> _Task statement_
Everything in the data that follows has to be repeated verbatim.

> _Raw data_
****************

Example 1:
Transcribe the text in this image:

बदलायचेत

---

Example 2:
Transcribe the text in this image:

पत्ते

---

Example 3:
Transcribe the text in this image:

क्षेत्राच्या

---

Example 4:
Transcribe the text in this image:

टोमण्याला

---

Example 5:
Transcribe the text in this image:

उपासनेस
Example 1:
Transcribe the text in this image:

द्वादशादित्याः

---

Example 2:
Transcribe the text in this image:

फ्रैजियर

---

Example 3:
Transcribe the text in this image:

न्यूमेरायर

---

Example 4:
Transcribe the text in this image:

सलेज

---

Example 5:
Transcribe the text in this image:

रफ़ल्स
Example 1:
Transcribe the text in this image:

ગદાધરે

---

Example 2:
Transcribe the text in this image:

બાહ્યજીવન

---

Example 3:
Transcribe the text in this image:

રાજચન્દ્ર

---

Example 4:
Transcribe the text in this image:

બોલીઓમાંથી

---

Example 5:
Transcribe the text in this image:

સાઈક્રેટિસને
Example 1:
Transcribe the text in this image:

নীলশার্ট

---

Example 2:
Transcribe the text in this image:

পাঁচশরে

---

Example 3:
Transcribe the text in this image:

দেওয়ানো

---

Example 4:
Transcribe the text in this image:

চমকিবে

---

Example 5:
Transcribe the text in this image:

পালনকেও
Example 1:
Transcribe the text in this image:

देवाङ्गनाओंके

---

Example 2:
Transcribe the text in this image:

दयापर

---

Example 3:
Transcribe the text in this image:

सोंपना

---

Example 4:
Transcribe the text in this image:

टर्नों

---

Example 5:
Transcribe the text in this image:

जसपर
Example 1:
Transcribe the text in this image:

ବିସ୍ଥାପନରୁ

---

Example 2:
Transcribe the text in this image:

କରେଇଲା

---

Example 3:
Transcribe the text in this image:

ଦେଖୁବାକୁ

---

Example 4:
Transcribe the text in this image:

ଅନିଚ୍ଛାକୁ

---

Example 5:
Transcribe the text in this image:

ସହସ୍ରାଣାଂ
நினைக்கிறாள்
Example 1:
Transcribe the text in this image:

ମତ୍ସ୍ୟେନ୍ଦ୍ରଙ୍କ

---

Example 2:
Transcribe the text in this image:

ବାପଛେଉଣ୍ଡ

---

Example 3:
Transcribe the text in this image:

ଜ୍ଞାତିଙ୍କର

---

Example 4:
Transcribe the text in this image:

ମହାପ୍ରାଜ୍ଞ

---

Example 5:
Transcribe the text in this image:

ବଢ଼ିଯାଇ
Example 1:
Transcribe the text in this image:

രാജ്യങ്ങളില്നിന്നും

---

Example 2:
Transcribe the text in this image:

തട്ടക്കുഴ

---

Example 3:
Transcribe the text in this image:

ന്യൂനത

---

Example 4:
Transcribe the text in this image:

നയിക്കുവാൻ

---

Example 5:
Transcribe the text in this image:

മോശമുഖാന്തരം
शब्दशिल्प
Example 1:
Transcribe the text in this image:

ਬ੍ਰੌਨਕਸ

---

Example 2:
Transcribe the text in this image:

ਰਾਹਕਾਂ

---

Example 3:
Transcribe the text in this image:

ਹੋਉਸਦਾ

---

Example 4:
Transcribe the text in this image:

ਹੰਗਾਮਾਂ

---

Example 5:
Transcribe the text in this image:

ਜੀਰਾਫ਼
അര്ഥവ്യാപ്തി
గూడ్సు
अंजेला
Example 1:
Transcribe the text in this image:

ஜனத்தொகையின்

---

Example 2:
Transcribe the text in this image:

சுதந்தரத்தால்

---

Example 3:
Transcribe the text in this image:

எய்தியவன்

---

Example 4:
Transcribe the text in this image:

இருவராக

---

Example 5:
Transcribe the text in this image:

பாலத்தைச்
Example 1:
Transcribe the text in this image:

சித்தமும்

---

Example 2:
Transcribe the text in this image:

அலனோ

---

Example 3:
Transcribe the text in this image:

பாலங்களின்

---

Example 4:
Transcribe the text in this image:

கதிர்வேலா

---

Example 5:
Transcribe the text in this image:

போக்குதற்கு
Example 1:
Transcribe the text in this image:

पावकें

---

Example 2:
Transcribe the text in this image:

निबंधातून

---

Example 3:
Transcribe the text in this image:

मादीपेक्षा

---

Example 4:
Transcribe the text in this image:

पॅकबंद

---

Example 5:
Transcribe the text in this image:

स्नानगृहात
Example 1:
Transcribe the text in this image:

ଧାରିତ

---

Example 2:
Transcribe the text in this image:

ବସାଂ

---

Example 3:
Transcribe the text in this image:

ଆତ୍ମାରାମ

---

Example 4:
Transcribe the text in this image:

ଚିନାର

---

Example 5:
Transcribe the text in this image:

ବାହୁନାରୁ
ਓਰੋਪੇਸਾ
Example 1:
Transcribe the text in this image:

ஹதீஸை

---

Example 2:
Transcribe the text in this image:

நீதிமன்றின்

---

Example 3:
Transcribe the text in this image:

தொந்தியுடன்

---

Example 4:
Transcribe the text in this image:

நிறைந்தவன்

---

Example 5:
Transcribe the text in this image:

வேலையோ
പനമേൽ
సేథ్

****************

> _Reply to the exercise_
Example 1:
Transcribe the text in this image:

बदलायचेत

---

Example 2:
Transcribe the text in this image:

पत्ते

---

Example 3:
Transcribe the text in this image:

क्षेत्राच्या

---

Example 4:
Transcribe the text in this image:

टोमण्याला

---

Example 5:
Transcribe the text in this image:

उपासनेस
Example 1:
Transcribe the text in this image:

द्वादशादित्याः

---

Example 2:
Transcribe the text in this image:

फ्रैजियर

---

Example 3:
Transcribe the text in this image:

न्यूमेरायर

---

Example 4:
Transcribe the text in this image:

सलेज

---

Example 5:
Transcribe the text in this image:

रफ़ल्स
Example 1:
Transcribe the text in this image:

ગદાધરે

---

Example 2:
Transcribe the text in this image:

બાહ્યજીવન

---

Example 3:
Transcribe the text in this image:

રાજચન્દ્ર

---

Example 4:
Transcribe the text in this image:

બોલીઓમાંથી

---

Example 5:
Transcribe the text in this image:

સાઈક્રેટિસને
Example 1:
Transcribe the text in this image:

নীলশার্ট

---

Example 2:
Transcribe the text in this image:

পাঁচশরে

---

Example 3:
Transcribe the text in this image:

দেওয়ানো

---

Example 4:
Transcribe the text in this image:

চমকিবে

---

Example 5:
Transcribe the text in this image:

পালনকেও
Example 1:
Transcribe the text in this image:

देवाङ्गनाओंके

---

Example 2:
Transcribe the text in this image:

दयापर

---

Example 3:
Transcribe the text in this image:

सोंपना

---

Example 4:
Transcribe the text in this image:

टर्नों

---

Example 5:
Transcribe the text in this image:

जसपर
Example 1:
Transcribe the text in this image:

ବିସ୍ଥାପନରୁ

---

Example 2:
Transcribe the text in this image:

କରେଇଲା

---

Example 3:
Transcribe the text in this image:

ଦେଖୁବାକୁ

---

Example 4:
Transcribe the text in this image:

ଅନିଚ୍ଛାକୁ

---

Example 5:
Transcribe the text in this image:

ସହସ୍ରାଣାଂ
நினைக்கிறாள்
Example 1:
Transcribe the text in this image:

ମତ୍ସ୍ୟେନ୍ଦ୍ରଙ୍କ

---

Example 2:
Transcribe the text in this image:

ବାପଛେଉଣ୍ଡ

---

Example 3:
Transcribe the text in this image:

ଜ୍ଞାତିଙ୍କର

---

Example 4:
Transcribe the text in this image:

ମହାପ୍ରାଜ୍ଞ

---

Example 5:
Transcribe the text in this image:

ବଢ଼ିଯାଇ
Example 1:
Transcribe the text in this image:

രാജ്യങ്ങളില്നിന്നും

---

Example 2:
Transcribe the text in this image:

തട്ടക്കുഴ

---

Example 3:
Transcribe the text in this image:

ന്യൂനത

---

Example 4:
Transcribe the text in this image:

നയിക്കുവാൻ

---

Example 5:
Transcribe the text in this image:

മോശമുഖാന്തരം
शब्दशिल्प
Example 1:
Transcribe the text in this image:

ਬ੍ਰੌਨਕਸ

---

Example 2:
Transcribe the text in this image:

ਰਾਹਕਾਂ

---

Example 3:
Transcribe the text in this image:

ਹੋਉਸਦਾ

---

Example 4:
Transcribe the text in this image:

ਹੰਗਾਮਾਂ

---

Example 5:
Transcribe the text in this image:

ਜੀਰਾਫ਼
അര്ഥവ്യാപ്തി
గూడ్సు
अंजेला
Example 1:
Transcribe the text in this image:

ஜனத்தொகையின்

---

Example 2:
Transcribe the text in this image:

சுதந்தரத்தால்

---

Example 3:
Transcribe the text in this image:

எய்தியவன்

---

Example 4:
Transcribe the text in this image:

இருவராக

---

Example 5:
Transcribe the text in this image:

பாலத்தைச்
Example 1:
Transcribe the text in this image:

சித்தமும்

---

Example 2:
Transcribe the text in this image:

அலனோ

---

Example 3:
Transcribe the text in this image:

பாலங்களின்

---

Example 4:
Transcribe the text in this image:

கதிர்வேலா

---

Example 5:
Transcribe the text in this image:

போக்குதற்கு
Example 1:
Transcribe the text in this image:

पावकें

---

Example 2:
Transcribe the text in this image:

निबंधातून

---

Example 3:
Transcribe the text in this image:

मादीपेक्षा

---

Example 4:
Transcribe the text in this image:

पॅकबंद

---

Example 5:
Transcribe the text in this image:

स्नानगृहात
Example 1:
Transcribe the text in this image:

ଧାରିତ

---

Example 2:
Transcribe the text in this image:

ବସାଂ

---

Example 3:
Transcribe the text in this image:

ଆତ୍ମାରାମ

---

Example 4:
Transcribe the text in this image:

ଚିନାର

---

Example 5:
Transcribe the text in this image:

ବାହୁନାରୁ
ਓਰੋਪੇਸਾ
Example 1:
Transcribe the text in this image:

ஹதீஸை

---

Example 2:
Transcribe the text in this image:

நீதிமன்றின்

---

Example 3:
Transcribe the text in this image:

தொந்தியுடன்

---

Example 4:
Transcribe the text in this image:

நிறைந்தவன்

---

Example 5:
Transcribe the text in this image:

வேலையோ
പനമേൽ
సేథ్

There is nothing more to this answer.